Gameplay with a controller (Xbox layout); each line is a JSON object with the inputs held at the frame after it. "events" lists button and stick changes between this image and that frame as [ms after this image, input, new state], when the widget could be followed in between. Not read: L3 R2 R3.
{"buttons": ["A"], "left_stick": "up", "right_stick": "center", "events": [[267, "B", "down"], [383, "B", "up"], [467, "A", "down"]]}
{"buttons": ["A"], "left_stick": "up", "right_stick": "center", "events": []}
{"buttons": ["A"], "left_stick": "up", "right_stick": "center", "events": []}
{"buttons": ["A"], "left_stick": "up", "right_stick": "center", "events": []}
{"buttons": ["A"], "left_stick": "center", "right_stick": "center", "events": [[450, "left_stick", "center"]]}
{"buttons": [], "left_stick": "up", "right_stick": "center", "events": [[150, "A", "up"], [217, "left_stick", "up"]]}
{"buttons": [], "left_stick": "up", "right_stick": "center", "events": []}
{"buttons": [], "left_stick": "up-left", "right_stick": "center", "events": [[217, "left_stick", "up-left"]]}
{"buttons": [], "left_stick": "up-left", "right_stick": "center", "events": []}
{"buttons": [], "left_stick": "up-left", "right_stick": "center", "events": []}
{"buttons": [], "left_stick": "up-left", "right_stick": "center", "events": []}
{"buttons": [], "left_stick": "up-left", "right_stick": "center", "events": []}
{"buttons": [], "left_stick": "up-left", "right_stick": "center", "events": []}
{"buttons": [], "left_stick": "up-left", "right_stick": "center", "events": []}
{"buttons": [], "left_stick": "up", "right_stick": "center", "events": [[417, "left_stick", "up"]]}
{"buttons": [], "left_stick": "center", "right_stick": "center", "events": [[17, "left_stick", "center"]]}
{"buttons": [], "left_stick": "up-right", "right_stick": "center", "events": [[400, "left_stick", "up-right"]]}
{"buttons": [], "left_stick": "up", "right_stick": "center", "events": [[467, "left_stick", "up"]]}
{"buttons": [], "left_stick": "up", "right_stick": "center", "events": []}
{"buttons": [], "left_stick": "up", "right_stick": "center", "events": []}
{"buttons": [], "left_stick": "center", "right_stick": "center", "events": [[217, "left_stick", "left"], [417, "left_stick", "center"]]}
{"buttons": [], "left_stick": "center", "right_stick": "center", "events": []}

REQUIRED WORK - Would you transcribe the whole listing, keeping every character the same?

ANSWER BOX -
Gameplay with a controller (Xbox layout); each line is a JSON object with the inputs held at the frame after it. "events" lists button and stick changes between this image and that frame as [ms after this image, input, new state], when the widget could be followed in between. Not read: L3 R2 R3.
{"buttons": ["A"], "left_stick": "up", "right_stick": "center", "events": [[267, "B", "down"], [383, "B", "up"], [467, "A", "down"]]}
{"buttons": ["A"], "left_stick": "up", "right_stick": "center", "events": []}
{"buttons": ["A"], "left_stick": "up", "right_stick": "center", "events": []}
{"buttons": ["A"], "left_stick": "up", "right_stick": "center", "events": []}
{"buttons": ["A"], "left_stick": "center", "right_stick": "center", "events": [[450, "left_stick", "center"]]}
{"buttons": [], "left_stick": "up", "right_stick": "center", "events": [[150, "A", "up"], [217, "left_stick", "up"]]}
{"buttons": [], "left_stick": "up", "right_stick": "center", "events": []}
{"buttons": [], "left_stick": "up-left", "right_stick": "center", "events": [[217, "left_stick", "up-left"]]}
{"buttons": [], "left_stick": "up-left", "right_stick": "center", "events": []}
{"buttons": [], "left_stick": "up-left", "right_stick": "center", "events": []}
{"buttons": [], "left_stick": "up-left", "right_stick": "center", "events": []}
{"buttons": [], "left_stick": "up-left", "right_stick": "center", "events": []}
{"buttons": [], "left_stick": "up-left", "right_stick": "center", "events": []}
{"buttons": [], "left_stick": "up-left", "right_stick": "center", "events": []}
{"buttons": [], "left_stick": "up", "right_stick": "center", "events": [[417, "left_stick", "up"]]}
{"buttons": [], "left_stick": "center", "right_stick": "center", "events": [[17, "left_stick", "center"]]}
{"buttons": [], "left_stick": "up-right", "right_stick": "center", "events": [[400, "left_stick", "up-right"]]}
{"buttons": [], "left_stick": "up", "right_stick": "center", "events": [[467, "left_stick", "up"]]}
{"buttons": [], "left_stick": "up", "right_stick": "center", "events": []}
{"buttons": [], "left_stick": "up", "right_stick": "center", "events": []}
{"buttons": [], "left_stick": "center", "right_stick": "center", "events": [[217, "left_stick", "left"], [417, "left_stick", "center"]]}
{"buttons": [], "left_stick": "center", "right_stick": "center", "events": []}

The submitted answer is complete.